## What is expected
The data below contains pictures, which are to be skipped; the lines starting at the line with "ANNE STOKES - ZMAJ MAGE" and ending at the line with "хранить и оберегать на них держится медицина." are to be output exactly, both ends included.

## Stored data entries
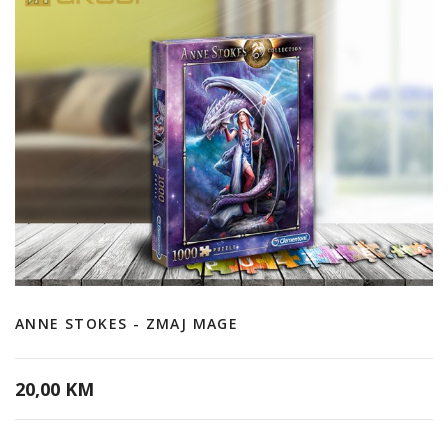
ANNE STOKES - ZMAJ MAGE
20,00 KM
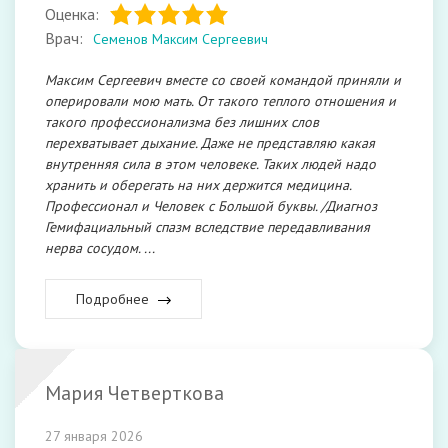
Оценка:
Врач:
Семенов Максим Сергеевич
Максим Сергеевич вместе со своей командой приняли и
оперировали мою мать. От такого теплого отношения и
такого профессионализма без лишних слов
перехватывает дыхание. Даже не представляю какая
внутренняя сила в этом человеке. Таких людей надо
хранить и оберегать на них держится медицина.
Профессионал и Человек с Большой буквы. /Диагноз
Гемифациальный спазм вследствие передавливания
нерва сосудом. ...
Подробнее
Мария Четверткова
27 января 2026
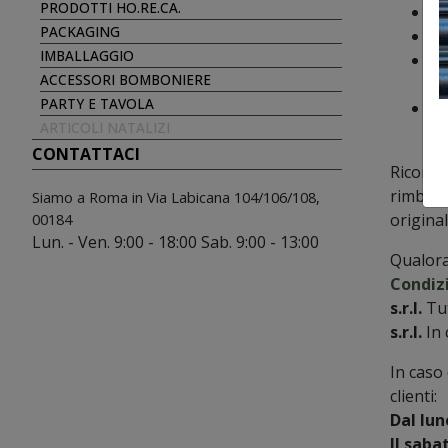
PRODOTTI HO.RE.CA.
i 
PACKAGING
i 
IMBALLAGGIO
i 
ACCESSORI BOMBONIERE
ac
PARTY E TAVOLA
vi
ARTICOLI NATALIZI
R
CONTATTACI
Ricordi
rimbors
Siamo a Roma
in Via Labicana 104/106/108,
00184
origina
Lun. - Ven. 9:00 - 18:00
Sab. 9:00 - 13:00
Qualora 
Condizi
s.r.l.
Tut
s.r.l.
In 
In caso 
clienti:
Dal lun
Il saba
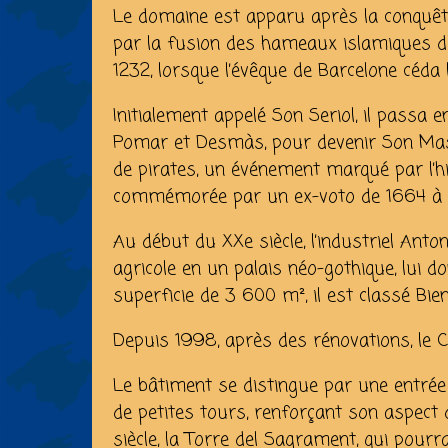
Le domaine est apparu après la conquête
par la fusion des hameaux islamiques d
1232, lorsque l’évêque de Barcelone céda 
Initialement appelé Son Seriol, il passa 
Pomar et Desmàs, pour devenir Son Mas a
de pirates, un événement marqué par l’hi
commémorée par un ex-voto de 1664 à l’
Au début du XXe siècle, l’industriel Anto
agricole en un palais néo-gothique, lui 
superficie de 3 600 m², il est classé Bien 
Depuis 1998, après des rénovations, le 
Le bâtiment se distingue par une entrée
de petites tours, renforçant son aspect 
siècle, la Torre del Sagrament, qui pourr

...

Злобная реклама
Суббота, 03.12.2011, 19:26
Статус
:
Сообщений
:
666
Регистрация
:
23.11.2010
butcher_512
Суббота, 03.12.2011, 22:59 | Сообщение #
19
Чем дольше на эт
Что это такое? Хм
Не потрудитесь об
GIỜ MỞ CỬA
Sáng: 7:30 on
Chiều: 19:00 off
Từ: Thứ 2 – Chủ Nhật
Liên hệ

## Response to the exercise
ANNE STOKES - ZMAJ MAGE
20,00 KM
Оценка:
Врач:
Семенов Максим Сергеевич
Максим Сергеевич вместе со своей командой приняли и
оперировали мою мать. От такого теплого отношения и
такого профессионализма без лишних слов
перехватывает дыхание. Даже не представляю какая
внутренняя сила в этом человеке. Таких людей надо
хранить и оберегать на них держится медицина.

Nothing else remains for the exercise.